▶ [Instruction] In the source code of every record, swap each occurrence of "reference table" for "lookup table" and give the code again with nothing else altered. Leave the pictures out of your answer.

[[ Records for this exercise, beginning ]]

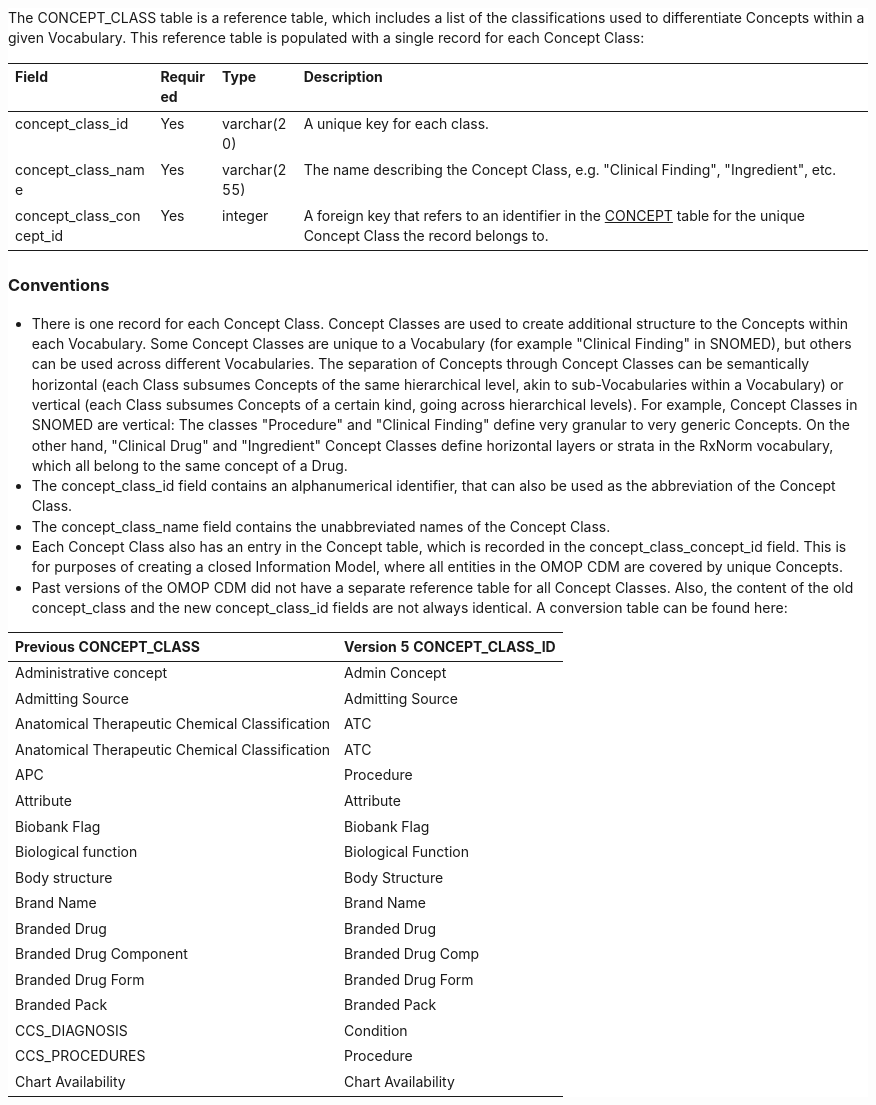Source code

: The CONCEPT_CLASS table is a reference table, which includes a list of the classifications used to differentiate Concepts within a given Vocabulary. This reference table is populated with a single record for each Concept Class:

Field|Required|Type|Description
:------------------------|:--------|:----------|:---------------------------------------
|concept_class_id|Yes|varchar(20)|A unique key for each class.|
|concept_class_name|Yes|varchar(255)|The name describing the Concept Class, e.g. "Clinical Finding", "Ingredient", etc.|
|concept_class_concept_id|Yes|integer|A foreign key that refers to an identifier in the [CONCEPT](https://github.com/OHDSI/CommonDataModel/wiki/CONCEPT) table for the unique Concept Class the record belongs to.|

### Conventions 

  * There is one record for each Concept Class. Concept Classes are used to create additional structure to the Concepts within each Vocabulary. Some Concept Classes are unique to a Vocabulary (for example "Clinical Finding" in SNOMED), but others can be used across different Vocabularies. The separation of Concepts through Concept Classes can be semantically horizontal (each Class subsumes Concepts of the same hierarchical level, akin to sub-Vocabularies within a Vocabulary) or vertical (each Class subsumes Concepts of a certain kind, going across hierarchical levels). For example, Concept Classes in SNOMED are vertical: The classes "Procedure" and "Clinical Finding" define very granular to very generic Concepts. On the other hand, "Clinical Drug" and "Ingredient" Concept Classes define horizontal layers or strata in the RxNorm vocabulary, which all belong to the same concept of a Drug.
  * The concept_class_id field contains an alphanumerical identifier, that can also be used as the abbreviation of the Concept Class.
  * The concept_class_name field contains the unabbreviated names of the Concept Class.
  * Each Concept Class also has an entry in the Concept table, which is recorded in the concept_class_concept_id field. This is for purposes of creating a closed Information Model, where all entities in the OMOP CDM are covered by unique Concepts.
  * Past versions of the OMOP CDM did not have a separate reference table for all Concept Classes. Also, the content of the old concept_class and the new concept_class_id fields are not always identical. A conversion table can be found here:

Previous CONCEPT_CLASS|Version 5 CONCEPT_CLASS_ID
:------------------------------|:----------------------------------------------
|Administrative concept|Admin Concept|
|Admitting Source|Admitting Source|
|Anatomical Therapeutic Chemical Classification|ATC|
|Anatomical Therapeutic Chemical Classification|ATC|
|APC|Procedure|
|Attribute|Attribute|
|Biobank Flag|Biobank Flag|
|Biological function|Biological Function|
|Body structure|Body Structure|
|Brand Name|Brand Name|
|Branded Drug|Branded Drug|
|Branded Drug Component|Branded Drug Comp|
|Branded Drug Form|Branded Drug Form|
|Branded Pack|Branded Pack|
|CCS_DIAGNOSIS|Condition|
|CCS_PROCEDURES|Procedure|
|Chart Availability|Chart Availability|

[[ Records for this exercise, end ]]

▶ [Exercise solution]
Source code

: The CONCEPT_CLASS table is a lookup table, which includes a list of the classifications used to differentiate Concepts within a given Vocabulary. This lookup table is populated with a single record for each Concept Class:

Field|Required|Type|Description
:------------------------|:--------|:----------|:---------------------------------------
|concept_class_id|Yes|varchar(20)|A unique key for each class.|
|concept_class_name|Yes|varchar(255)|The name describing the Concept Class, e.g. "Clinical Finding", "Ingredient", etc.|
|concept_class_concept_id|Yes|integer|A foreign key that refers to an identifier in the [CONCEPT](https://github.com/OHDSI/CommonDataModel/wiki/CONCEPT) table for the unique Concept Class the record belongs to.|

### Conventions 

  * There is one record for each Concept Class. Concept Classes are used to create additional structure to the Concepts within each Vocabulary. Some Concept Classes are unique to a Vocabulary (for example "Clinical Finding" in SNOMED), but others can be used across different Vocabularies. The separation of Concepts through Concept Classes can be semantically horizontal (each Class subsumes Concepts of the same hierarchical level, akin to sub-Vocabularies within a Vocabulary) or vertical (each Class subsumes Concepts of a certain kind, going across hierarchical levels). For example, Concept Classes in SNOMED are vertical: The classes "Procedure" and "Clinical Finding" define very granular to very generic Concepts. On the other hand, "Clinical Drug" and "Ingredient" Concept Classes define horizontal layers or strata in the RxNorm vocabulary, which all belong to the same concept of a Drug.
  * The concept_class_id field contains an alphanumerical identifier, that can also be used as the abbreviation of the Concept Class.
  * The concept_class_name field contains the unabbreviated names of the Concept Class.
  * Each Concept Class also has an entry in the Concept table, which is recorded in the concept_class_concept_id field. This is for purposes of creating a closed Information Model, where all entities in the OMOP CDM are covered by unique Concepts.
  * Past versions of the OMOP CDM did not have a separate lookup table for all Concept Classes. Also, the content of the old concept_class and the new concept_class_id fields are not always identical. A conversion table can be found here:

Previous CONCEPT_CLASS|Version 5 CONCEPT_CLASS_ID
:------------------------------|:----------------------------------------------
|Administrative concept|Admin Concept|
|Admitting Source|Admitting Source|
|Anatomical Therapeutic Chemical Classification|ATC|
|Anatomical Therapeutic Chemical Classification|ATC|
|APC|Procedure|
|Attribute|Attribute|
|Biobank Flag|Biobank Flag|
|Biological function|Biological Function|
|Body structure|Body Structure|
|Brand Name|Brand Name|
|Branded Drug|Branded Drug|
|Branded Drug Component|Branded Drug Comp|
|Branded Drug Form|Branded Drug Form|
|Branded Pack|Branded Pack|
|CCS_DIAGNOSIS|Condition|
|CCS_PROCEDURES|Procedure|
|Chart Availability|Chart Availability|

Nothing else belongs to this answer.